In memory of Christine Annette Bertolina
Christine Annette Bertolina
Everything went fine for five years, but her husband came down to California and got caught at Disneyland with a joint and they put him in jail. My sister wanted to get her Canadian citizenship, but couldn't with this hanging over her so she made arrangements to give herself up, the case would be dismissed and she could return to Canada with her daughter. Her husband would join her in six months.
The day she went to court her case was postponed as her lawyer didn't show up, so my parents told her to go back to Canada, pack everything up and return and live with them while they took care of her daughter.
When she called me and told me that she wanted me to come up and see her, I was planning on calling her anyway as I had found out that our parents had her daughter and she really didn't want to leave Canada ever. I asked for her number to call her back, but she said that she would call me back in a half hour.
I waited anxiously for her to call, and five minutes past the half hour deadline she called. She sounded like she was in a "white room," there was no noise in the background and she just kept repeating to me that everything was alright.

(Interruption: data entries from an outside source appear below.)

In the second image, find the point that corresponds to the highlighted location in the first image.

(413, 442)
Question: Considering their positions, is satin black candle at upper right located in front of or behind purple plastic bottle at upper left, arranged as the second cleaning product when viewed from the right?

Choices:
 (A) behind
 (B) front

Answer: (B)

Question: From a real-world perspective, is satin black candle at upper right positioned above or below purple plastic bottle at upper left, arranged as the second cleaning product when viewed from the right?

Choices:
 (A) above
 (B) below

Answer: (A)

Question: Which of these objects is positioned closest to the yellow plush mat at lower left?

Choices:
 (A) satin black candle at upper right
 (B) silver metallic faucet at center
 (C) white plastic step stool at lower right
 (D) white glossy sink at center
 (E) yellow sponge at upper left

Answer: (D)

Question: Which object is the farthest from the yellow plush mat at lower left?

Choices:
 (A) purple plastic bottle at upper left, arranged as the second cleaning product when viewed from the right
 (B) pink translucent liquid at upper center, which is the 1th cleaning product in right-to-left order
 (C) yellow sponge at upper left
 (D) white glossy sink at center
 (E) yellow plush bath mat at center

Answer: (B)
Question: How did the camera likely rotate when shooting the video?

When she didn't meet me the next day when I flew into Vancouver, I knew something was wrong and called the police. After begging them, they said that they would meet me at her apt. When I got there on the bus, there was an ambulance in the front. I rushed up the stairs. When I got to the floor she was on, two men in white uniforms met me and asked if I was Brandi. I said yes, I figured that they were going to tell me that my sister needed to go to the hospital and that she had overdosed. Instead they said, "Your sister is dead." I told her that was impossible, " I had spoken to her last night." They replied, "She died last night."
I went out of my mind. I wanted to see her, but they wouldn't let me. I called my father in California hysterical and he asked to speak to the police there. He spoke to them and then told me to find a place to stay. Some neighbors who were friends of my sister took me in.
The next day, a grief counselor, paid for by the government, called me on these people's phone, picked me up, took me to the hospital and I got something to calm me down, for Free! I was shocked and told him that would never happen in the US. I was so impressed with this service and it was what saved me. I could see that the Canadian government really cared about people, not just their citizens and could understand why my sister had been so happy up there and had made a life for her family there and would not want to go back to the US.
I found out she died of an overdose of ecstasy. In those days called MDMA.
I still miss her, her daughter was adopted by my sister, the husband was allowed out of jail to come to his wife's funeral and many years later reunited with his daughter. I lost 10 lbs in the month following her death, I could't sleep. My father went to her grave for many months after her death and talked to her, my grandmother died six months after my sister, we all believe it was from grief. My mother never got over her death and wondered all of her life, what she could have done to help her. Her daughter still struggles with the loss of her mother.
How could this have been avoided? To me, a big part of the blame goes to US law's severely inflated penalties for marijuana. The lawyer who was supposed to be in court and never showed up, shares part of the blame.